Лекция по высшей математике шла полным ходом. Разбиралась тема «Интегральное исчисление», и профессор выносил на рассмотрение у доски несколько примеров интегрирования методом замены переменной, когда в дверях появилось две сияющие морды. Приятели без особых церемоний кивнули преподавателю и, отбивая ботинками каждую ступеньку, с грохотом покарабкались на «камчатку». Это была здоровая лекционная аудитория, в которой находились все студенты с потока, то есть сто с лишним человек. Не менее половины из них проводили Рому с Никитой недовольным взглядом; остальные зашушукалась между собой и осуждающе покачали головами.
Если бы вся эта ситуация произошла на третьем или четвертом курсе, то на наших двух ребят смотрели бы с улыбкой; сейчас же их считали врагами народа просто потому, что они своими басистыми голосами, в особенности когда пытались говорить вполголоса, перебивали профессора.
Однако Роме и Никите не было никакого дела до всеобщего мнения студентов, как нет дела быкам до мошкары: те вроде бы крутятся, жужжат перед рогами, и больше ничего из себя не представляют. Все сидевшие ниже студенты были для них очкариками и ботаниками, то есть самого презренного рода людьми, которые высказывают своё недовольство друг другу и не в состоянии выразить его тому, кому бы это следовало. И правильно, что не решались. Рома так и ласкал в душе желание выбить кому-нибудь очки, а также все прикидывал: в какую же сторону следует увернуться, дабы миновать чужой кулак и прибавить силы своему удару за счет инерции? Очевидно, если противник правша, а так происходит в большинстве случаев, то надо брать влево и бить с ле…

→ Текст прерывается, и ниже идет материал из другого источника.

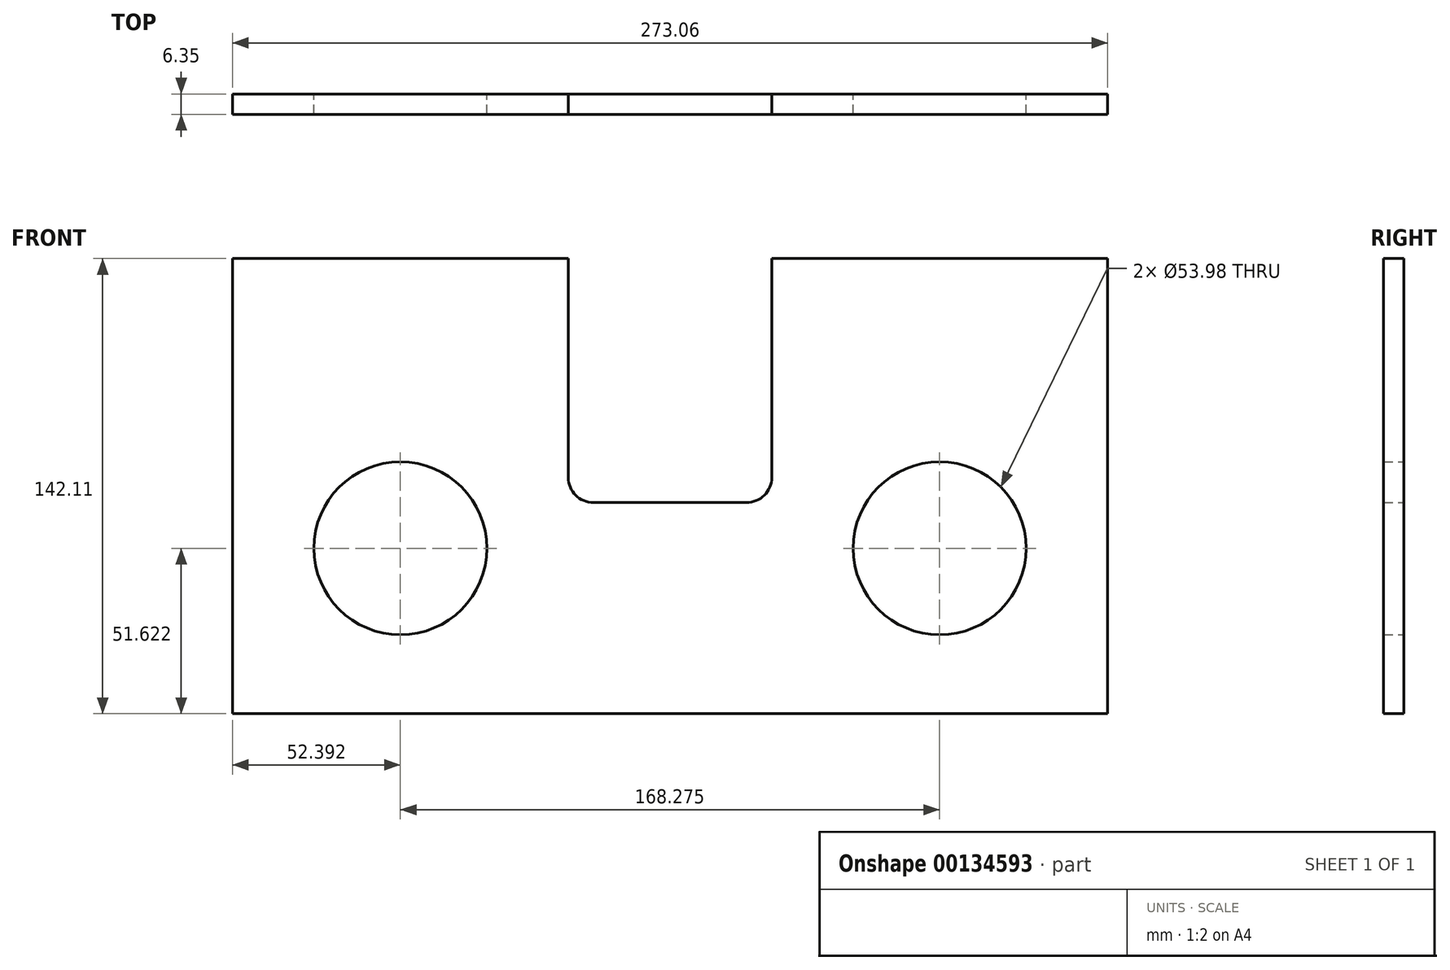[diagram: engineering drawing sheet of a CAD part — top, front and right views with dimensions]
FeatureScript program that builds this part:
annotation { "Feature Type Name" : "Feature", "Feature Type Description" : "" }
export const myFeature = defineFeature(function(context is Context, id is Id, definition is map)
    precondition{}
    {
        {
            var Q0;
            Q0=qCreatedBy(makeId("Front.planeOp"),FACE);
            var sketch = newSketch(context, id + "F0", { "sketchPlane" : qUnion([Q0])});
            skLineSegment(sketch, "E0.bottom", {"start": v(-136.53, 76.2) * mm, "end": v(-31.75, 76.2) * mm});
            skLineSegment(sketch, "E0.top", {"start": v(-136.52, -65.91) * mm, "end": v(136.53, -65.91) * mm});
            skLineSegment(sketch, "E0.left", {"start": v(-136.52, 76.2) * mm, "end": v(-136.52, -65.91) * mm});
            skLineSegment(sketch, "E0.right", {"start": v(136.53, 76.2) * mm, "end": v(136.53, -65.91) * mm});
            skCircle(sketch, "E1", {"center": v(-84.14, -14.29) * mm, "radius": 26.99 * mm});
            skCircle(sketch, "E2", {"center": v(84.14, -14.29) * mm, "radius": 26.99 * mm});
            skLineSegment(sketch, "E3", {"start": v(31.75, 76.2) * mm, "end": v(31.75, 7.87) * mm});
            skLineSegment(sketch, "E4", {"start": v(23.88, 0) * mm, "end": v(-23.88, 0) * mm});
            skLineSegment(sketch, "E5", {"start": v(-31.75, 7.87) * mm, "end": v(-31.75, 76.2) * mm});
            skPoint(sketch, "E6", {"position": v(0, 0) * mm});
            skLineSegment(sketch, "E7.trimOffspring", {"start": v(31.75, 76.2) * mm, "end": v(136.53, 76.2) * mm});
            skPoint(sketch, "E8.visualSharp", {"position": v(-31.75, 0) * mm});
            skArc(sketch, "E8.filletArc", {"start": v(-31.75, 7.87) * mm, "mid": v(-29.44, 2.3) * mm, "end": v(-23.88, 0) * mm});
            skPoint(sketch, "E9.visualSharp", {"position": v(31.75, 0) * mm});
            skArc(sketch, "E9.filletArc", {"start": v(23.88, 0) * mm, "mid": v(29.44, 2.3) * mm, "end": v(31.75, 7.87) * mm});
            skPoint(sketch, "E10", {"position": v(0, -65.91) * mm});
            skSolve(sketch);
        }
        {
            var Q0;
            Q0 = qSketchRegion(id + "F0", true);
            extrude(context, id + "F1", {"entities" : qUnion([Q0]), "depth" : 6.35 * mm});
        }
    });
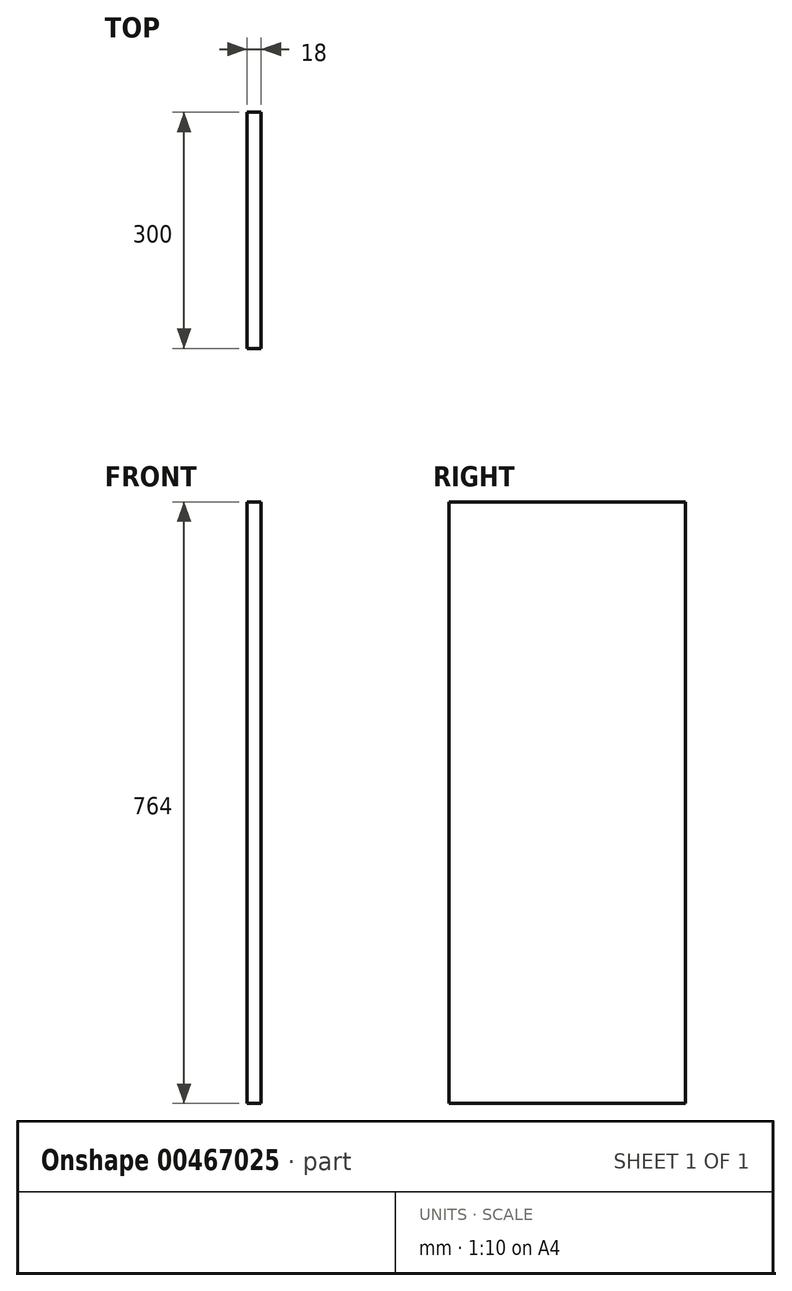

– Ну что, начинаем? – вопрос, который вывел его из задумчивости.
Рома предпочел ответить без слов. Он прижал бутылку к парте, зацепился крышкой об уголок, дернул вниз. Крышка чпокнула и отлетела куда-то в сторону. Подобно гейзеру вздыбилась пена над горлышком, и Рома как можно быстрее отстранил бутылку от своих белых брюк.
– Разумеется начинаем!
Приятели чокнулись… чокнулись как на свое, так и на всеобщее удивление чересчур громко. Звон дрогнул в стенах и покатился вниз. Первый ряд обернулся, украдкой взглянул на профессора и вновь повернул голову. Даниил Альбертович, профессор докторских наук, хоть и был человеком древних укладов да туговат на ухо, пропустить такого нахального звука не мог. Он побагровел в секунду, скинул очки и, не считаясь с возрастом, подлетел к первой парте. Во всю глотку, каким-то бесовским, обезумевшим голосом завопил он.
– Кто чихнул? Я спрашиваю: кто чихнул?! – пробегаясь по трибунам глазами, он вглядывался каждому студенту в лицо. Весь вид его показывал, насколько ненавистны ему нарушители порядка.
– Вы пытаетесь сорвать пару, паразиты?! Сколько раз говорить, что при мне чихать запрещено!.. Запрещено – и все тут, – заговорил он смягченным и писклявым от старости голосом, уже несколько опомнившись. – Понятно вам, вредители? Ишь, чихают, бацилл на меня раскидывают… Нет, на лекции нельзя чихать, это недопустимо. Вы должны блюсти дисциплину, пресекать попрание на корню… где вообще видано, чтобы студенты чихали на преподавателя. Вот в наше время такого не было: чихнул кто нахально, то сразу в шею гонят, все, – он пискнул на последнем слове от усердной жестикуляции, – сразу! В шею! В шею! Без каких-либо разговоров!